Metadata-Version: 2.2
Name: mirpy-lib
Version: 1.0.0
Summary: A library for managing and analyzing immunosequencing data
Author-Email: VEK239 <elizaveta.k.vlasova@gmail.com>, mikessh <mikhail.shugay@gmail.com>
License: GPL-3.0 license
Classifier: Programming Language :: Python :: 3
Classifier: License :: OSI Approved :: GNU General Public License v3 (GPLv3)
Classifier: Operating System :: OS Independent
Project-URL: Homepage, https://github.com/antigenomics/mirpy
Project-URL: Issues, https://github.com/antigenomics/mirpy/issues
Requires-Python: >=3.11
Requires-Dist: biopython
Requires-Dist: matplotlib
Requires-Dist: multipy
Requires-Dist: numpy
Requires-Dist: olga
Requires-Dist: pandas
Requires-Dist: polars
Requires-Dist: pympler
Requires-Dist: python_igraph
Requires-Dist: scipy
Requires-Dist: seaborn
Requires-Dist: scikit-learn
Requires-Dist: statsmodels
Requires-Dist: textdistance
Requires-Dist: tcrtrie>=0.1.2
Requires-Dist: tqdm
Description-Content-Type: text/markdown

# mirpy

![mirpy logo](assets/mirpy_logo.png)

`mirpy` is a Python library for working with AIRR-seq and immune repertoire data.
It provides building blocks for:

- parsing clonotype and repertoire tables;
- loading and updating V/J segment libraries;
- repertoire-level statistics and diversity analysis;
- distance calculation and sequence matching;
- prototype-based embeddings and comparative analysis.
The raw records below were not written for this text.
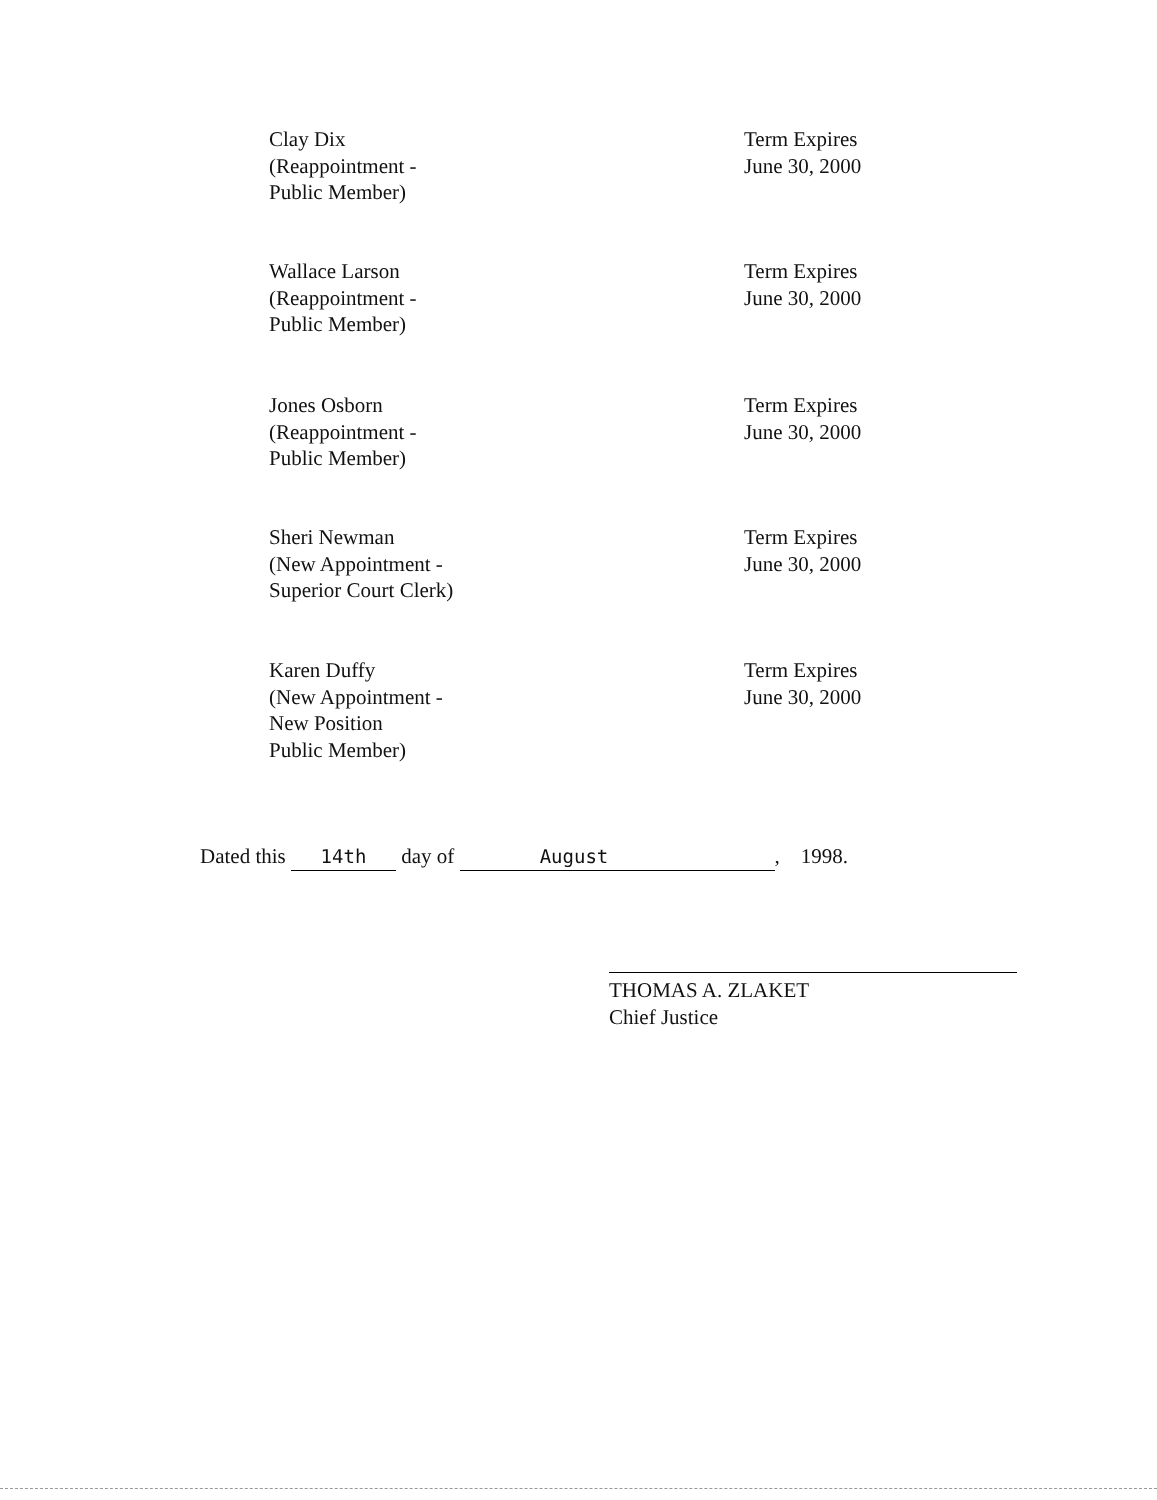Clay Dix
(Reappointment -
Public Member)
Term Expires
June 30, 2000
Wallace Larson
(Reappointment -
Public Member)
Term Expires
June 30, 2000
Jones Osborn
(Reappointment -
Public Member)
Term Expires
June 30, 2000
Sheri Newman
(New Appointment -
Superior Court Clerk)
Term Expires
June 30, 2000
Karen Duffy
(New Appointment -
New Position
Public Member)
Term Expires
June 30, 2000
Dated this 14th day of August, 1998.
THOMAS A. ZLAKET
Chief Justice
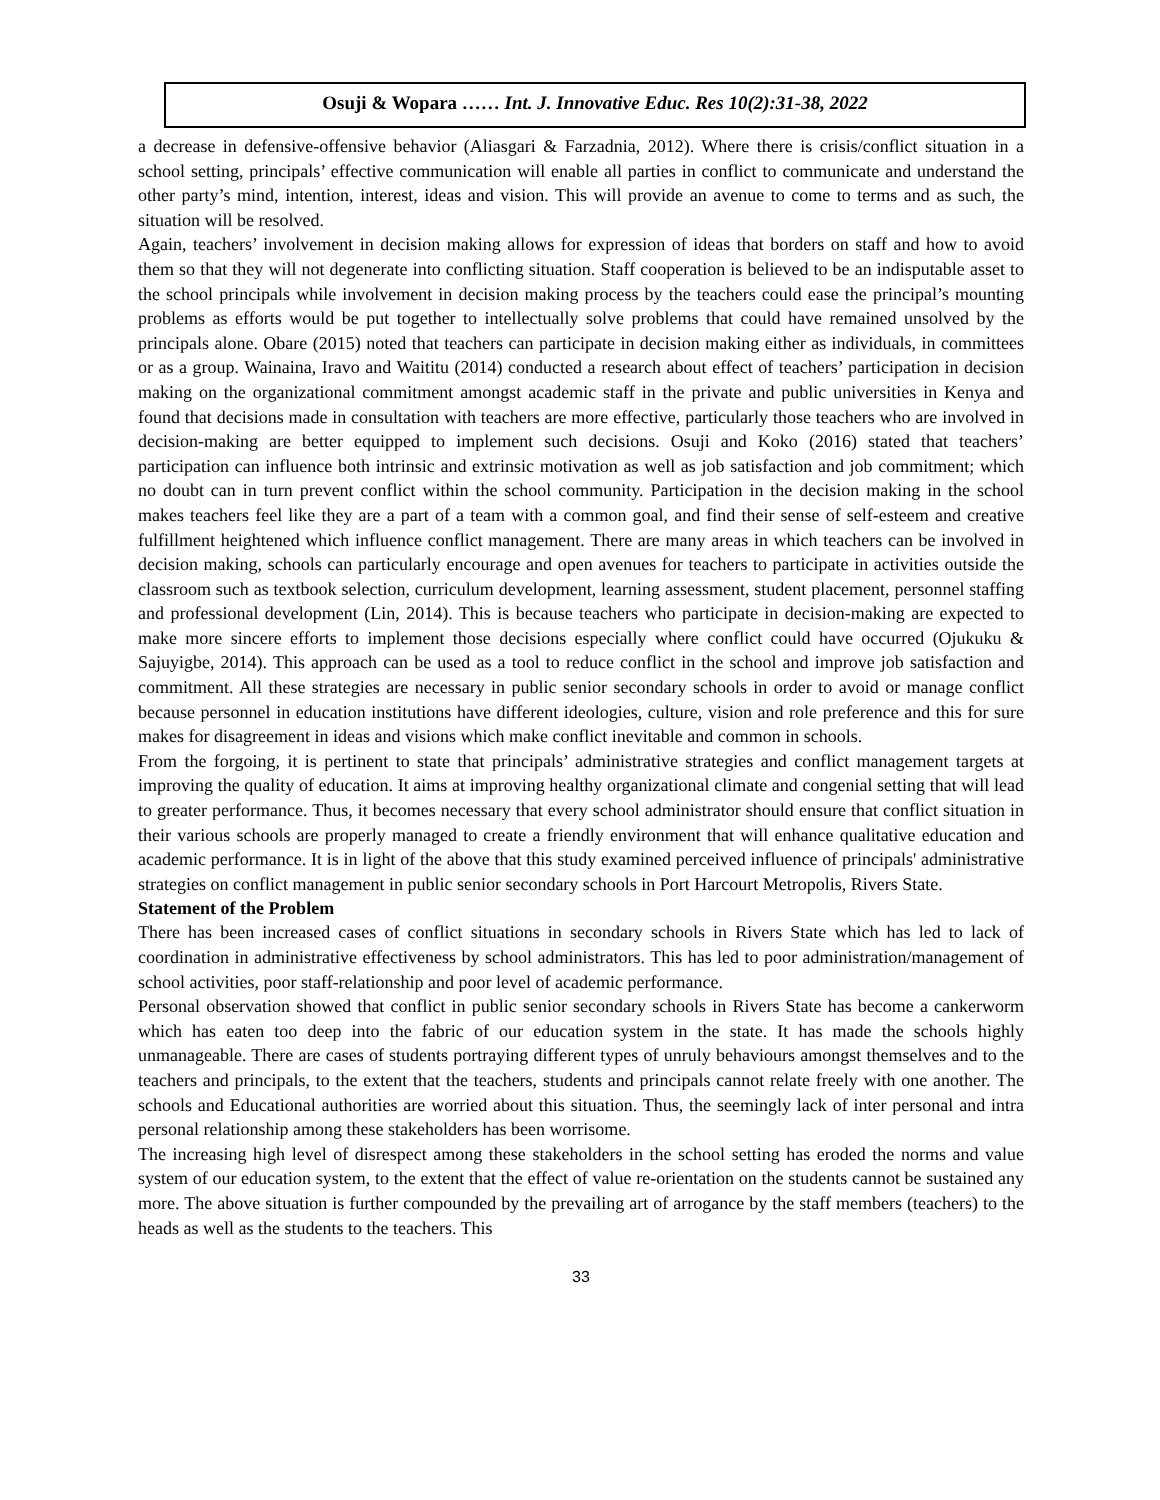Osuji & Wopara …… Int. J. Innovative Educ. Res 10(2):31-38, 2022
a decrease in defensive-offensive behavior (Aliasgari & Farzadnia, 2012). Where there is crisis/conflict situation in a school setting, principals’ effective communication will enable all parties in conflict to communicate and understand the other party’s mind, intention, interest, ideas and vision. This will provide an avenue to come to terms and as such, the situation will be resolved.
Again, teachers’ involvement in decision making allows for expression of ideas that borders on staff and how to avoid them so that they will not degenerate into conflicting situation. Staff cooperation is believed to be an indisputable asset to the school principals while involvement in decision making process by the teachers could ease the principal’s mounting problems as efforts would be put together to intellectually solve problems that could have remained unsolved by the principals alone. Obare (2015) noted that teachers can participate in decision making either as individuals, in committees or as a group. Wainaina, Iravo and Waititu (2014) conducted a research about effect of teachers’ participation in decision making on the organizational commitment amongst academic staff in the private and public universities in Kenya and found that decisions made in consultation with teachers are more effective, particularly those teachers who are involved in decision-making are better equipped to implement such decisions. Osuji and Koko (2016) stated that teachers’ participation can influence both intrinsic and extrinsic motivation as well as job satisfaction and job commitment; which no doubt can in turn prevent conflict within the school community. Participation in the decision making in the school makes teachers feel like they are a part of a team with a common goal, and find their sense of self-esteem and creative fulfillment heightened which influence conflict management. There are many areas in which teachers can be involved in decision making, schools can particularly encourage and open avenues for teachers to participate in activities outside the classroom such as textbook selection, curriculum development, learning assessment, student placement, personnel staffing and professional development (Lin, 2014). This is because teachers who participate in decision-making are expected to make more sincere efforts to implement those decisions especially where conflict could have occurred (Ojukuku & Sajuyigbe, 2014). This approach can be used as a tool to reduce conflict in the school and improve job satisfaction and commitment. All these strategies are necessary in public senior secondary schools in order to avoid or manage conflict because personnel in education institutions have different ideologies, culture, vision and role preference and this for sure makes for disagreement in ideas and visions which make conflict inevitable and common in schools.
From the forgoing, it is pertinent to state that principals’ administrative strategies and conflict management targets at improving the quality of education. It aims at improving healthy organizational climate and congenial setting that will lead to greater performance. Thus, it becomes necessary that every school administrator should ensure that conflict situation in their various schools are properly managed to create a friendly environment that will enhance qualitative education and academic performance. It is in light of the above that this study examined perceived influence of principals' administrative strategies on conflict management in public senior secondary schools in Port Harcourt Metropolis, Rivers State.
Statement of the Problem
There has been increased cases of conflict situations in secondary schools in Rivers State which has led to lack of coordination in administrative effectiveness by school administrators. This has led to poor administration/management of school activities, poor staff-relationship and poor level of academic performance.
Personal observation showed that conflict in public senior secondary schools in Rivers State has become a cankerworm which has eaten too deep into the fabric of our education system in the state. It has made the schools highly unmanageable. There are cases of students portraying different types of unruly behaviours amongst themselves and to the teachers and principals, to the extent that the teachers, students and principals cannot relate freely with one another. The schools and Educational authorities are worried about this situation. Thus, the seemingly lack of inter personal and intra personal relationship among these stakeholders has been worrisome.
The increasing high level of disrespect among these stakeholders in the school setting has eroded the norms and value system of our education system, to the extent that the effect of value re-orientation on the students cannot be sustained any more. The above situation is further compounded by the prevailing art of arrogance by the staff members (teachers) to the heads as well as the students to the teachers. This
33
The package is designed as a reusable toolkit rather than a single pipeline.

## Installation

Requirements:

- Python 3.11+
- a C/C++ build toolchain for compiled extensions

Install from PyPI:

```bash
pip install mirpy-lib
```

Install from the repository root:

```bash
pip install .
```

For development:

```bash
pip install -e .
```

## Main modules

- `mir.common`: clonotypes, repertoires, parsers, segment libraries
- `mir.distances`: aligners, search, graph-based utilities
- `mir.basic`: diversity, sampling, segment usage, pgen helpers
- `mir.embedding`: repertoire and prototype embeddings
- `mir.comparative`: overlap, matching, TCRnet-style comparisons
- `mir.biomarkers`: enrichment and biomarker detection utilities

## Quick start

### Load a segment library

```python
from mir.common.segments import SegmentLibrary

lib = SegmentLibrary.load_default(
    genes={"TRA", "TRB"},
    organisms={"HomoSapiens"},
)
```

If a requested organism/locus pair is missing in the default local segment file,
`mirpy` will download the missing V and J segments from IMGT and append them to
the default resource file automatically.

### Parse a table with clonotypes

```python
from mir.common.parser import VDJtoolsParser

parser = VDJtoolsParser(lib=lib, sep="\t")
clonotypes = parser.parse("example.tsv")
```

### Work with repertoires

```python
from mir.common.repertoire import Repertoire

repertoire = Repertoire(clonotypes=clonotypes, gene="TRB")
print(repertoire.total)
print(repertoire.number_of_clones)
```

You can also load a repertoire directly from a file:

```python
from mir.common.repertoire import Repertoire
from mir.common.parser import VDJtoolsParser

repertoire = Repertoire.load(
    parser=VDJtoolsParser(lib=lib, sep="\t"),
    path="example.tsv",
    gene="TRB",
)
```

### Mask and match sequences

```python
from mir.basic.alphabets import (
    aa_to_reduced,
    mask,
    matches,
    matches_aa_reduced,
    NT_MASK,
    AA_MASK,
)

nt_masked = mask("ATCGAT", (2, 5), NT_MASK)
assert nt_masked == b"ATNNNT"

aa = "CASTIV"
reduced = aa_to_reduced(aa)

# Matching ignores mask symbols: N for nucleotides, X for amino-acid alphabets.
assert matches(mask(aa, 0, AA_MASK), aa, AA_MASK)
assert matches_aa_reduced(aa, mask(reduced, 3, AA_MASK))
```

## Resources

- Example notebooks are available in [notebooks/](https://github.com/antigenomics/mirpy/tree/main/notebooks).
- Source files for the API documentation are stored in [docs/](docs/).
- After GitHub Pages is enabled for the repository, the documentation site will be rebuilt automatically on each push to `main`.

## Project status

The library is actively evolving. Some modules are more mature than others, and
the public API may still change in places.